## Directions
Copy the text read from every one of the records below word for word, and leave out the pictures.

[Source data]
○ ○ ○ ○ ○ ○ ○

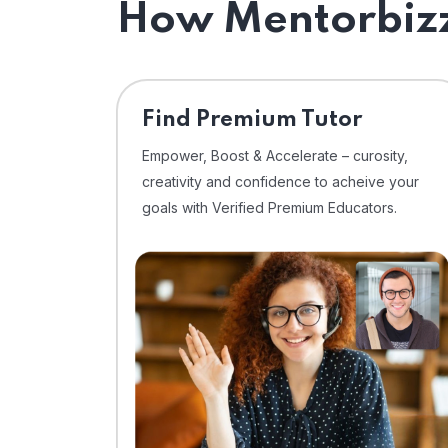
How Mentorbizz
Find Premium Tutor
Empower, Boost & Accelerate – curosity,
creativity and confidence to acheive your
goals with Verified Premium Educators.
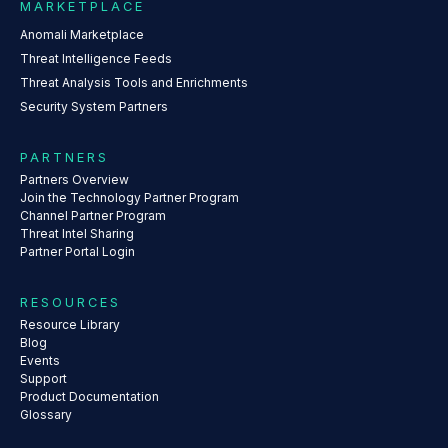
MARKETPLACE
Anomali Marketplace
Threat Intelligence Feeds
Threat Analysis Tools and Enrichments
Security System Partners
PARTNERS
Partners Overview
Join the Technology Partner Program
Channel Partner Program
Threat Intel Sharing
Partner Portal Login
RESOURCES
Resource Library
Blog
Events
Support
Product Documentation
Glossary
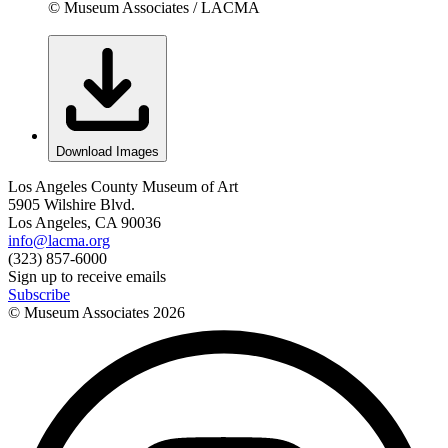
© Museum Associates / LACMA
Download Images
Los Angeles County Museum of Art
5905 Wilshire Blvd.
Los Angeles, CA 90036
info@lacma.org
(323) 857-6000
Sign up to receive emails
Subscribe
© Museum Associates
2026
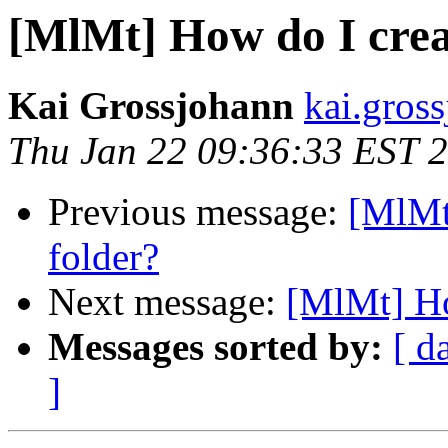
[MlMt] How do I crea
Kai Grossjohann
kai.gros
Thu Jan 22 09:36:33 EST 
Previous message:
[MlMt
folder?
Next message:
[MlMt] Ho
Messages sorted by:
[ d
]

○ ○ ○ ○ ○ ○ ○

## Result below
How Mentorbizz
Find Premium Tutor
Empower, Boost & Accelerate – curosity,
creativity and confidence to acheive your
goals with Verified Premium Educators.
MARKETPLACE
Anomali Marketplace
Threat Intelligence Feeds
Threat Analysis Tools and Enrichments
Security System Partners
PARTNERS
Partners Overview
Join the Technology Partner Program
Channel Partner Program
Threat Intel Sharing
Partner Portal Login
RESOURCES
Resource Library
Blog
Events
Support
Product Documentation
Glossary
© Museum Associates / LACMA
Download Images
Los Angeles County Museum of Art
5905 Wilshire Blvd.
Los Angeles, CA 90036
info@lacma.org
(323) 857-6000
Sign up to receive emails
Subscribe
© Museum Associates
2026
[MlMt] How do I crea
Kai Grossjohann
kai.gros
Thu Jan 22 09:36:33 EST 
Previous message:
[MlMt
folder?
Next message:
[MlMt] Ho
Messages sorted by:
[ d
]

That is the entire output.